§ **DATA PROVIDED**:
────────────────────
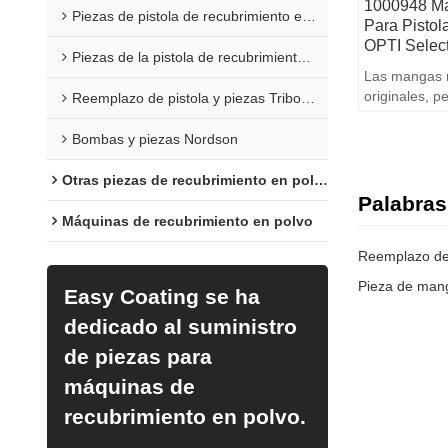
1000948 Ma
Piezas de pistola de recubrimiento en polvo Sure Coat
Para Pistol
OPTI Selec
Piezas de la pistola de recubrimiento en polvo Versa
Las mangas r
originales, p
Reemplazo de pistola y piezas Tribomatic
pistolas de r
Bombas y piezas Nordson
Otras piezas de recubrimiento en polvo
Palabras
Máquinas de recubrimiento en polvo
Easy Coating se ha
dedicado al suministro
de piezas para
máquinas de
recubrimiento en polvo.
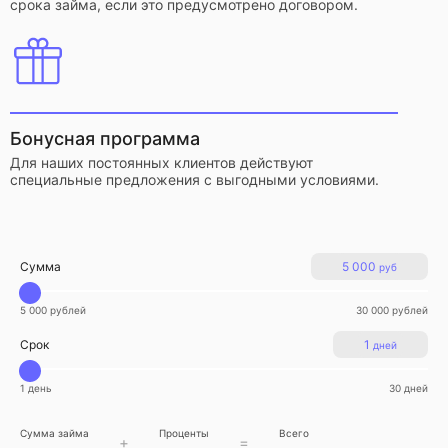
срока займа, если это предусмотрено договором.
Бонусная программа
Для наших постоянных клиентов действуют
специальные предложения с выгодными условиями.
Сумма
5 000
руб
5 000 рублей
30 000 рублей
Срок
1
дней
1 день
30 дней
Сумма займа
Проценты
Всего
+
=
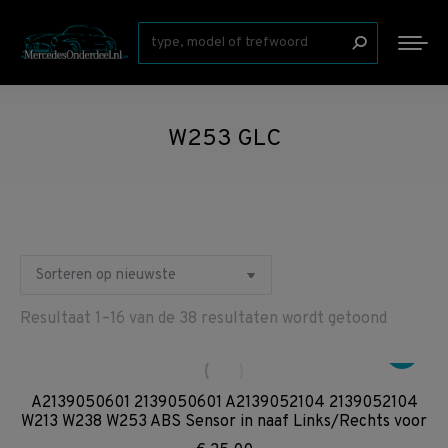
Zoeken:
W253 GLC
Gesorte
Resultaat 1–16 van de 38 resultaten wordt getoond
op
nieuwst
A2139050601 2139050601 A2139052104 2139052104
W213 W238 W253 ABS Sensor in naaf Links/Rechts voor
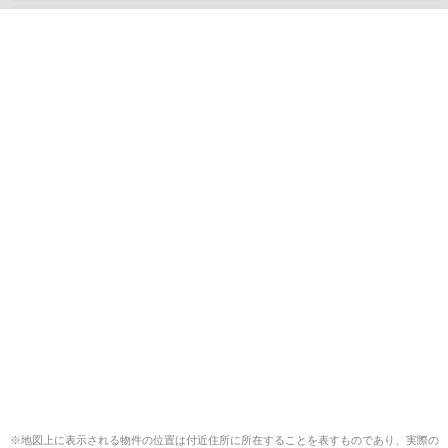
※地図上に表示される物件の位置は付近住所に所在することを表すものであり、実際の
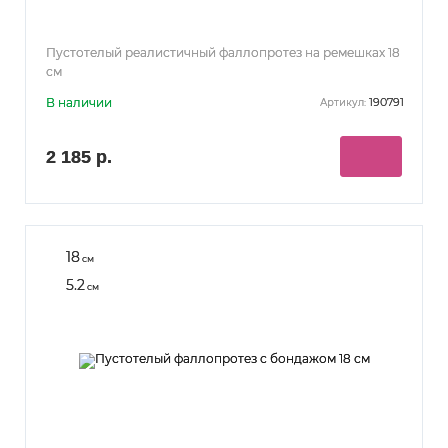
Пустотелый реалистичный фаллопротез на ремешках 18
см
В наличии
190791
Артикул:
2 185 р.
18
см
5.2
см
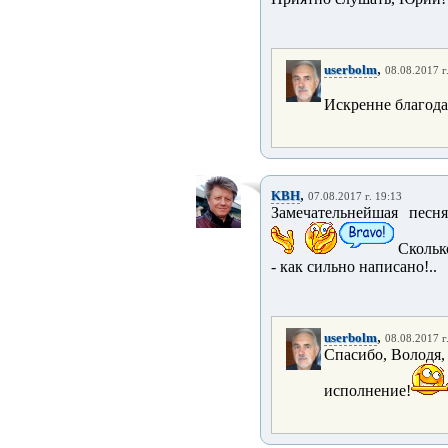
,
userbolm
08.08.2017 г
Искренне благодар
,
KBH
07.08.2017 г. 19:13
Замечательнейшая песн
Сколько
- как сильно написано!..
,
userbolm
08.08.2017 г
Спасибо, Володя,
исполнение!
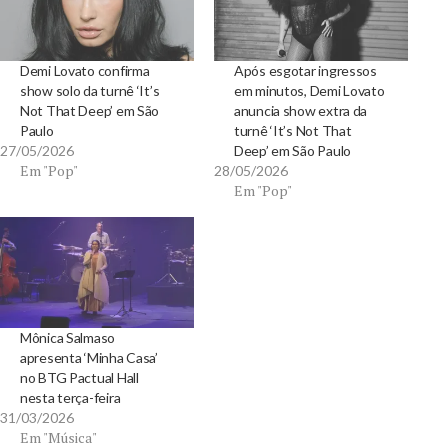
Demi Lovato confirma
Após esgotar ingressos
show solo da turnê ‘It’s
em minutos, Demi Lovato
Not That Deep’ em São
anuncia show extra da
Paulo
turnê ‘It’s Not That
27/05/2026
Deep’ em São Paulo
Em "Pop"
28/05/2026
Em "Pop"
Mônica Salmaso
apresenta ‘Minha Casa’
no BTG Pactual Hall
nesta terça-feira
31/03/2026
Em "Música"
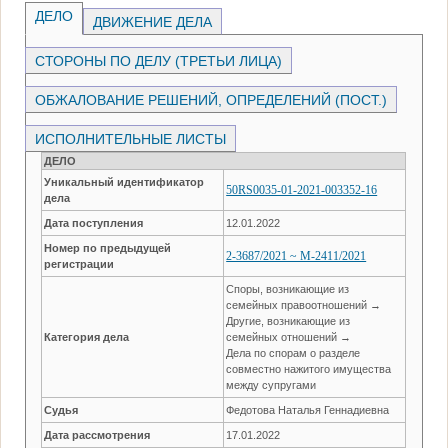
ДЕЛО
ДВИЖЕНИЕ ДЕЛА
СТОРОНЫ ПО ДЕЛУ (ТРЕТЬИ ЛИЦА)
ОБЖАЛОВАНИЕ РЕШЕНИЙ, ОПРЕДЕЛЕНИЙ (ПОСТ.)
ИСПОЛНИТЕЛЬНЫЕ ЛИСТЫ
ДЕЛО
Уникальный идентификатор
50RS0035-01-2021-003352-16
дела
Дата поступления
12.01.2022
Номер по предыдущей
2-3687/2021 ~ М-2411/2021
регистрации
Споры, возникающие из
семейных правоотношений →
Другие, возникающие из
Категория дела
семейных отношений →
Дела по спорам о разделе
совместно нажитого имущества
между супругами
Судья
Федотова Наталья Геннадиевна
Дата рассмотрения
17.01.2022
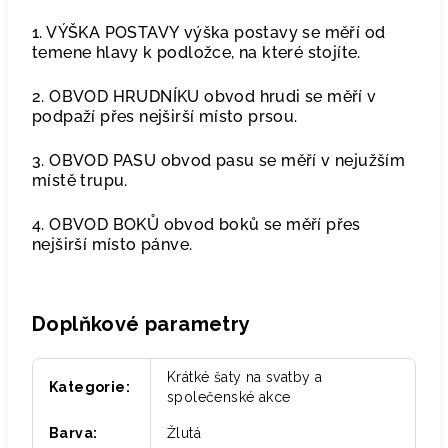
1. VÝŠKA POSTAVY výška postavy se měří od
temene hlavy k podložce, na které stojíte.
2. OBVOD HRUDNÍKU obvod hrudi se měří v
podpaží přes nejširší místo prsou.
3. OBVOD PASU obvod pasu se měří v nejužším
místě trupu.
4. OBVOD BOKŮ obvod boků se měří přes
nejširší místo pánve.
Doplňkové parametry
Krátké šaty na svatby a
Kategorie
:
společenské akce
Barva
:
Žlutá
────────────────────
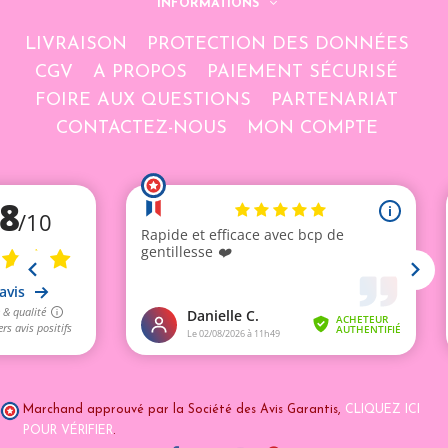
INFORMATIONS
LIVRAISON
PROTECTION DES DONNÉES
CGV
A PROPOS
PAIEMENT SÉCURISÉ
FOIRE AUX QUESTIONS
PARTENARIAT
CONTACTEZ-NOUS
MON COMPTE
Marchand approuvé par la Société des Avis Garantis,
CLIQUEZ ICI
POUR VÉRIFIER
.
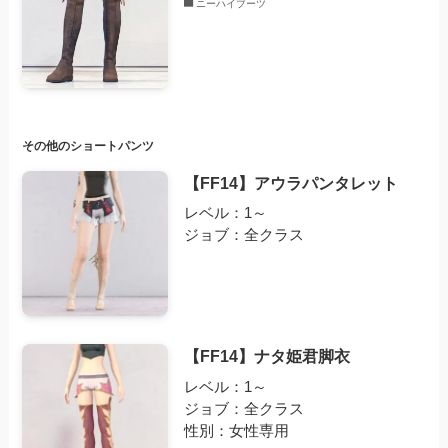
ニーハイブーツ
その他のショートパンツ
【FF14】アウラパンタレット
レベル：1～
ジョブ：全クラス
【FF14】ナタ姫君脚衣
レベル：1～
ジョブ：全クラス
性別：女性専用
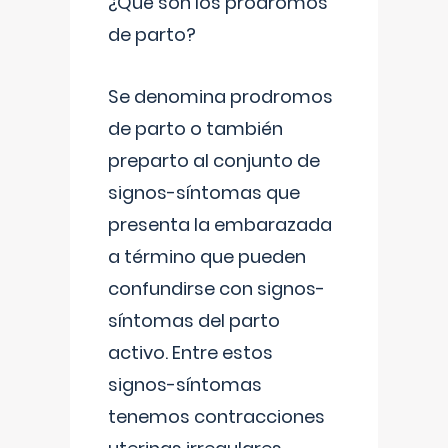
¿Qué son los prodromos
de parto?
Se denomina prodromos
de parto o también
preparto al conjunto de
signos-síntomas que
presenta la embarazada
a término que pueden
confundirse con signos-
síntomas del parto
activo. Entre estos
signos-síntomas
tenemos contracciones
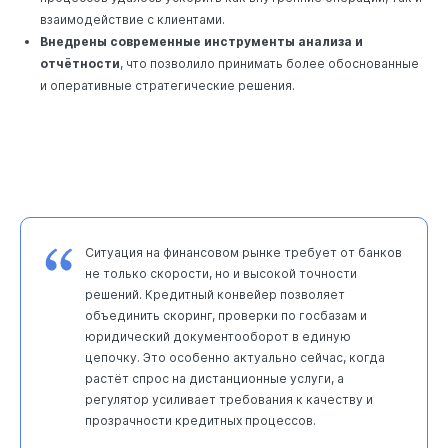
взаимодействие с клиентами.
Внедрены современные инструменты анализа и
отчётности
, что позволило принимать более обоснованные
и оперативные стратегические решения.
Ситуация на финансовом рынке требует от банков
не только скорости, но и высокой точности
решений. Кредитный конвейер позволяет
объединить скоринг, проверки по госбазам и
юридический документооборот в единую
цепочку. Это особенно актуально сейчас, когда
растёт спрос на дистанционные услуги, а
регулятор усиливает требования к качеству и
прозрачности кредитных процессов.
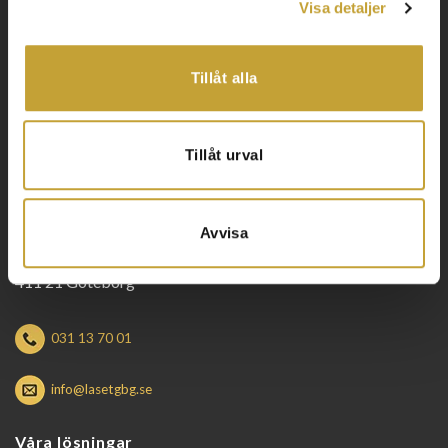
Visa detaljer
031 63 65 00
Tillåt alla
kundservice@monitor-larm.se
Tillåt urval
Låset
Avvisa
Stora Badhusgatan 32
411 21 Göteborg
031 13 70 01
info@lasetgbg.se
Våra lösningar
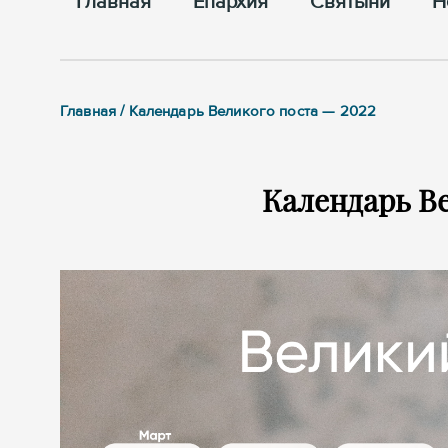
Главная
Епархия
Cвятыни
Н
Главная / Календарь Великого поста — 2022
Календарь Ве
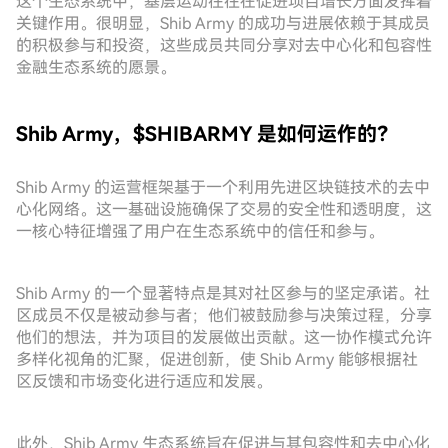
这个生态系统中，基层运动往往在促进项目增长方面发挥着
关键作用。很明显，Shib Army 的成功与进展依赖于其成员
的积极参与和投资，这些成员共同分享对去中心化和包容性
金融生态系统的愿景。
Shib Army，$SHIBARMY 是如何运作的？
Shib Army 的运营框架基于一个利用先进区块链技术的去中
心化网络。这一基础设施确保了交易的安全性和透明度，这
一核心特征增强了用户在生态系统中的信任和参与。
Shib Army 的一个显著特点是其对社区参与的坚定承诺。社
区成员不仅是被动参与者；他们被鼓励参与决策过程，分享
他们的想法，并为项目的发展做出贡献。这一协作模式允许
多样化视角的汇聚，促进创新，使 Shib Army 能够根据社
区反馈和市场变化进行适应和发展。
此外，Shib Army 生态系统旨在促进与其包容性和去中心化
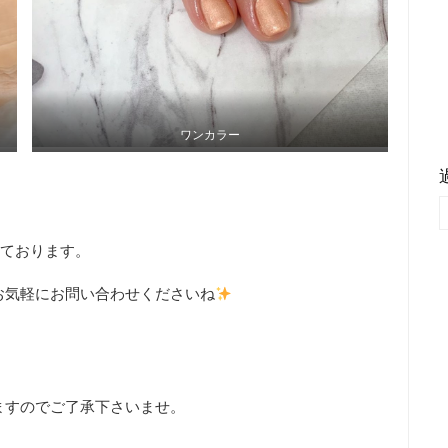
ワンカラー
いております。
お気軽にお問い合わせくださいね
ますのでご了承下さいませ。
────────────────────
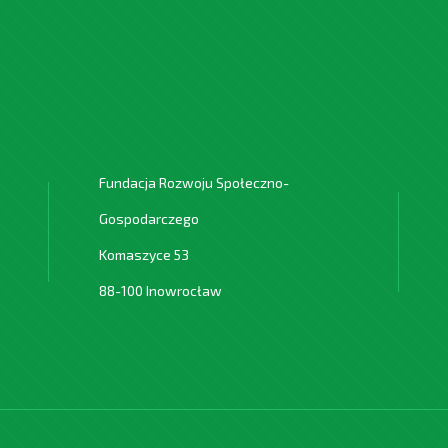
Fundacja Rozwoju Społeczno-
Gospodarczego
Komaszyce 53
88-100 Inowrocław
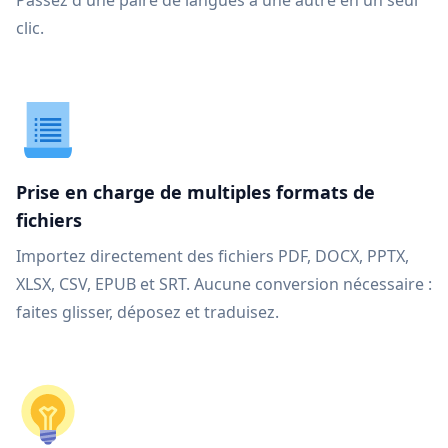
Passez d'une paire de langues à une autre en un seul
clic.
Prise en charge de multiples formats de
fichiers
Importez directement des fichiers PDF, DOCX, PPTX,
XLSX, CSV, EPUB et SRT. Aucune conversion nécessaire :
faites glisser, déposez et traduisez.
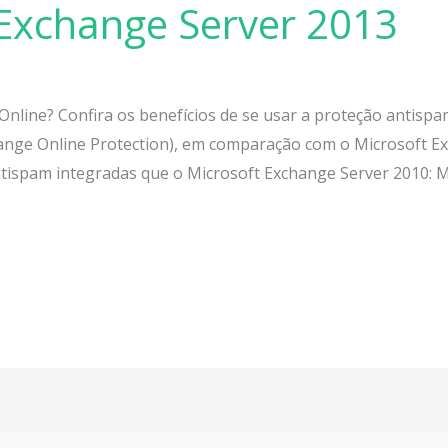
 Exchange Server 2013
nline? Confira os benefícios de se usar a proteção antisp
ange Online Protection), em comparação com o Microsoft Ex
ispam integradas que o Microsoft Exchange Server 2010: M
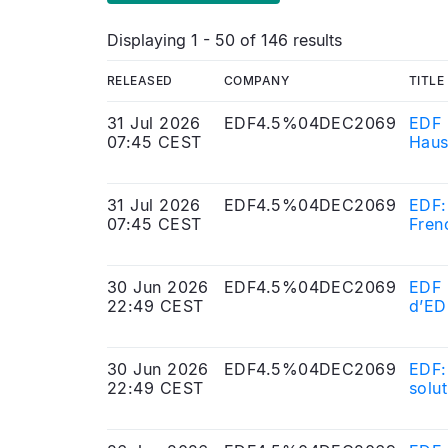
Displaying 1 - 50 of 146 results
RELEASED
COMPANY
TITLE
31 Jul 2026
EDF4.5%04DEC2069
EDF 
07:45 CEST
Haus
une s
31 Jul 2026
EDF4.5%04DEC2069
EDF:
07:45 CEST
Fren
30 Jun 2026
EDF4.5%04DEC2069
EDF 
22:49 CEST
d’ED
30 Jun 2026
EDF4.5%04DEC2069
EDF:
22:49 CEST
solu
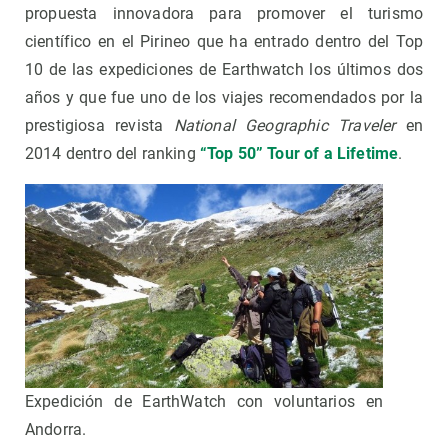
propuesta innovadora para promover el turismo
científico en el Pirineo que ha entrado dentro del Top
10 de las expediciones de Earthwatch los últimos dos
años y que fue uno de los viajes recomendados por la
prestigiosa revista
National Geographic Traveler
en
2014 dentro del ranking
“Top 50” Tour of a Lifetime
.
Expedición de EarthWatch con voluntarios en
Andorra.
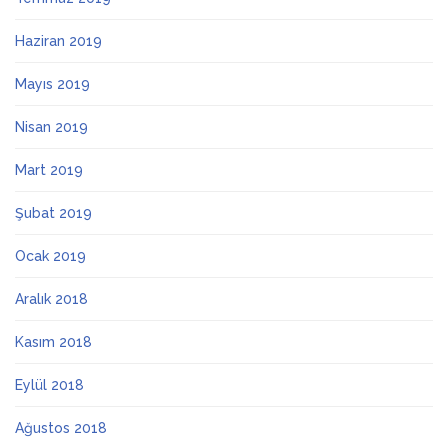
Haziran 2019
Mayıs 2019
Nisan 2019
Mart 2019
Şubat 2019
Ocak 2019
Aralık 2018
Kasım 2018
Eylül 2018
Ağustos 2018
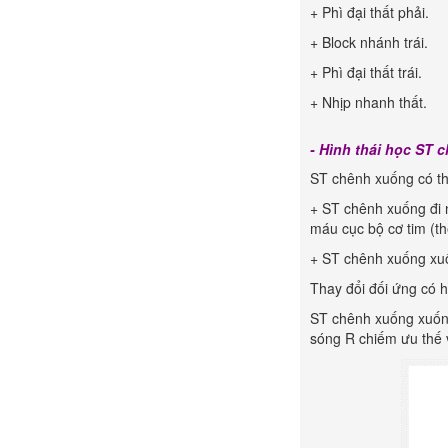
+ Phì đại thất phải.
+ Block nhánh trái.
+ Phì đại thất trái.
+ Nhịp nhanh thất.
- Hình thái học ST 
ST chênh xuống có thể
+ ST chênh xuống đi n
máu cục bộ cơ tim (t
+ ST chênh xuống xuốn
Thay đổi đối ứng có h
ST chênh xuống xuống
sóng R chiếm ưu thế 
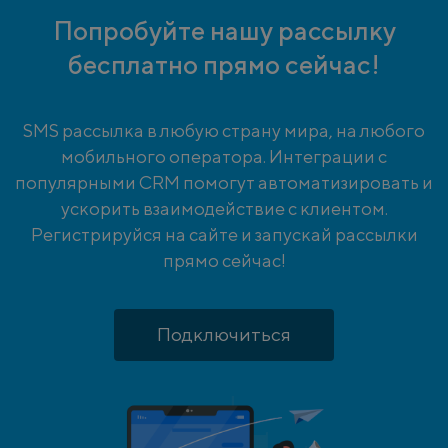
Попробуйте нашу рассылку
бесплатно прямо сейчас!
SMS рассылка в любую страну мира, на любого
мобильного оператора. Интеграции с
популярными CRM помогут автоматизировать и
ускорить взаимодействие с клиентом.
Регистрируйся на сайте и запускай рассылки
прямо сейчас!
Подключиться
────────────────────
§ **WORK TO BE COMPLETED**:
Copy all lines of the listing above that contain the string "Deep".

§ **YOUR RESPONSE**:
Not That Deep’ em São
Deep’ em São Paulo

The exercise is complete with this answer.